Records for this exercise:
⁂

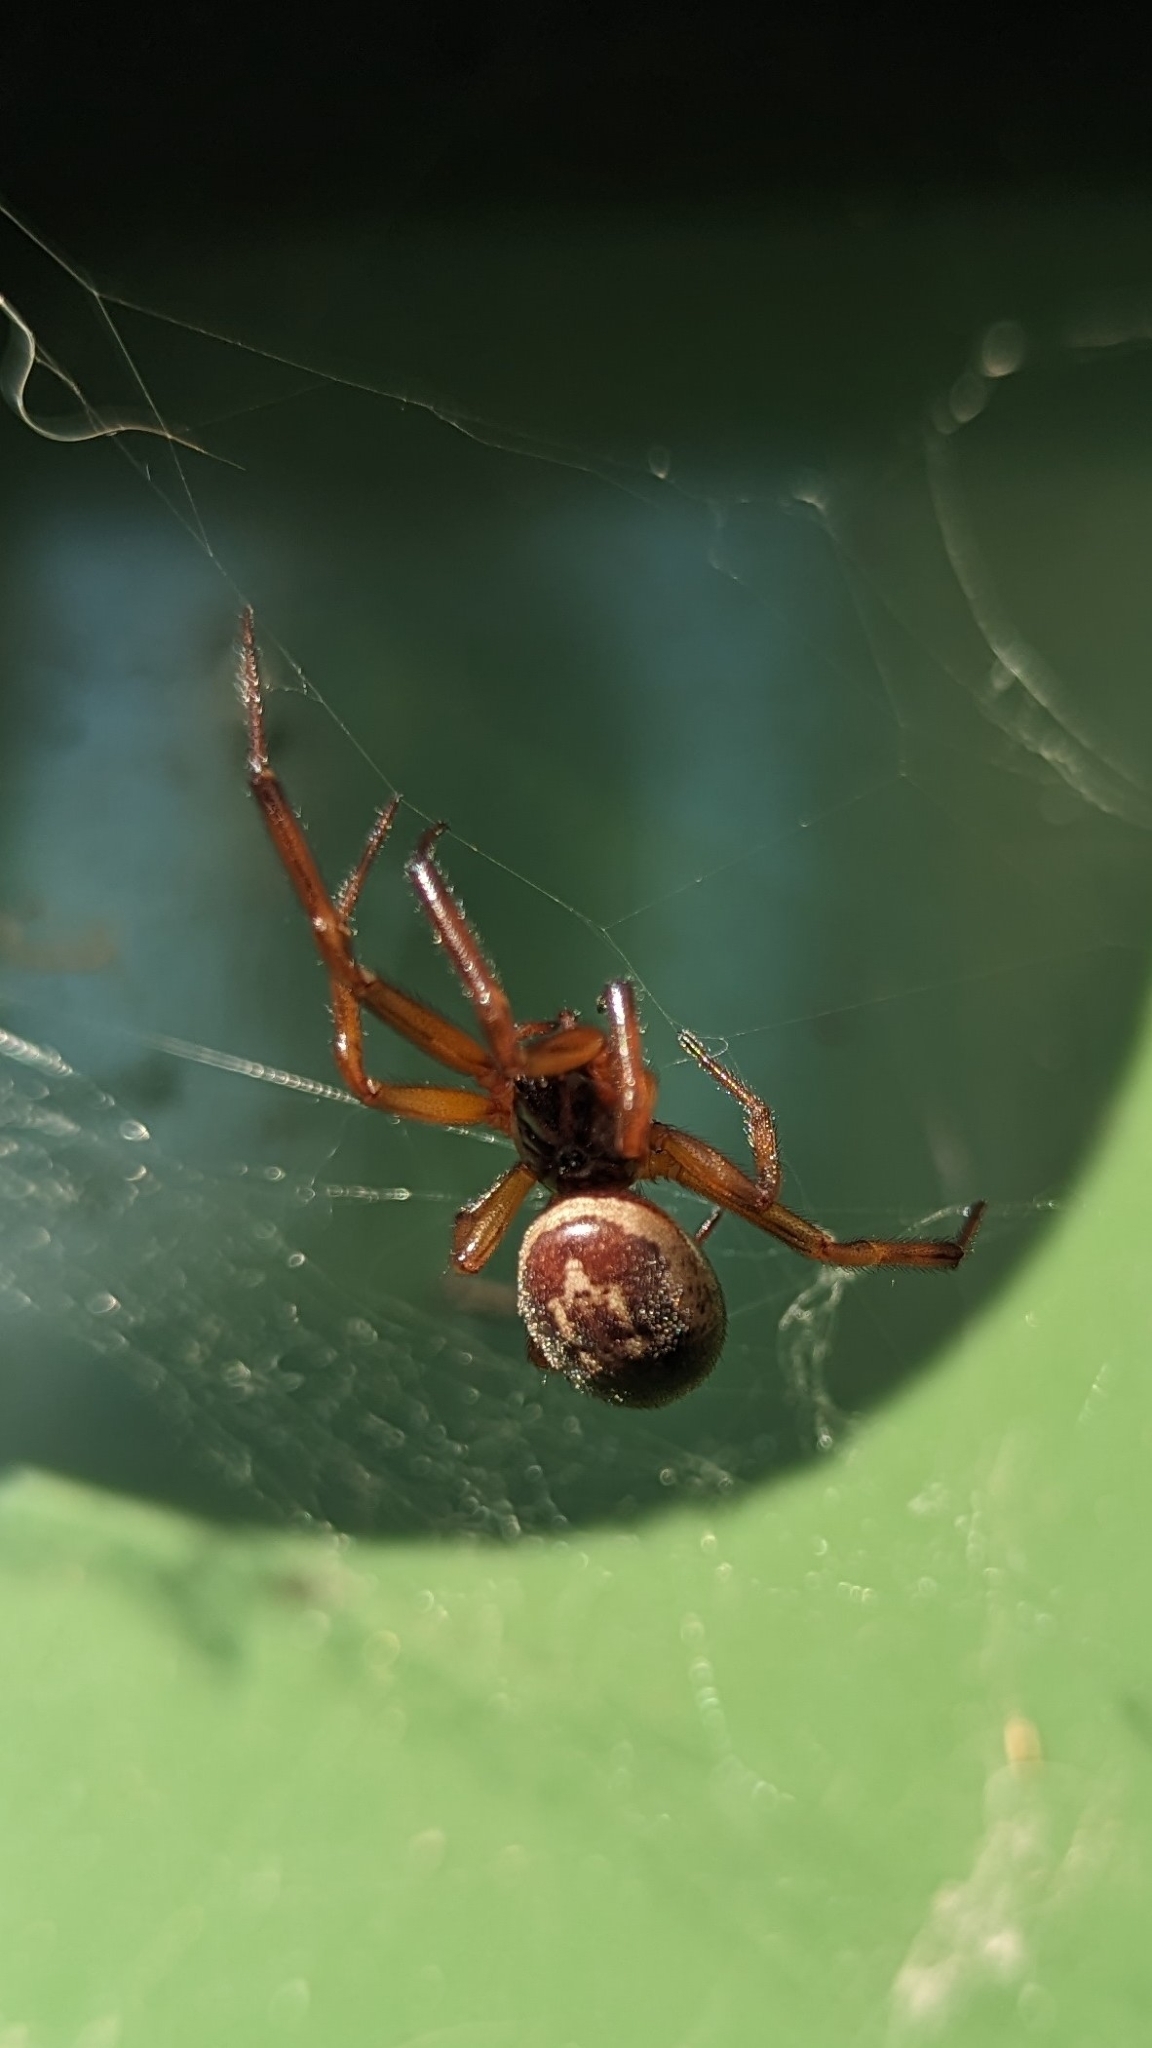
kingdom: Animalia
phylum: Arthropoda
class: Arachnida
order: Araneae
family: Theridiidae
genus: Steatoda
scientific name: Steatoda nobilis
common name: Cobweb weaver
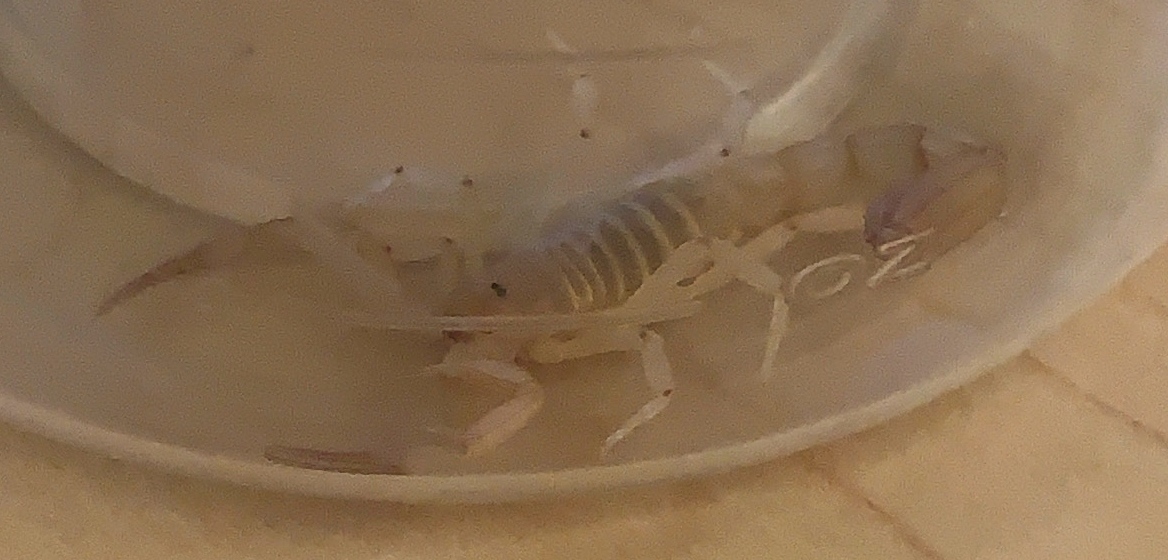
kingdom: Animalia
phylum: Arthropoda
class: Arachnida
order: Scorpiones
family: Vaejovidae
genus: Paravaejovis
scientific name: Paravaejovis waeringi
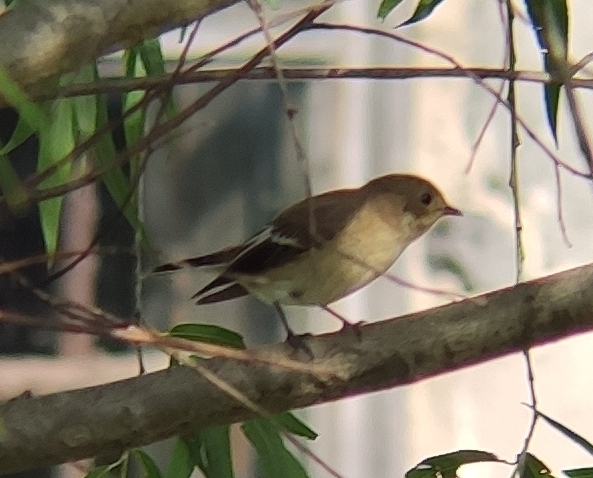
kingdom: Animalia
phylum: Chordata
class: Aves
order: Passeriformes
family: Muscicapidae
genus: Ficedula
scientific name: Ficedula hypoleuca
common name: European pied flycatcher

⁂

Your objective: Rewrite all the rows above with every "scientific name" renamed to "binomial name" and everything else left unchanged. Leave the pictures out.

Exercise solution:
kingdom: Animalia
phylum: Arthropoda
class: Arachnida
order: Araneae
family: Theridiidae
genus: Steatoda
binomial name: Steatoda nobilis
common name: Cobweb weaver
kingdom: Animalia
phylum: Arthropoda
class: Arachnida
order: Scorpiones
family: Vaejovidae
genus: Paravaejovis
binomial name: Paravaejovis waeringi
kingdom: Animalia
phylum: Chordata
class: Aves
order: Passeriformes
family: Muscicapidae
genus: Ficedula
binomial name: Ficedula hypoleuca
common name: European pied flycatcher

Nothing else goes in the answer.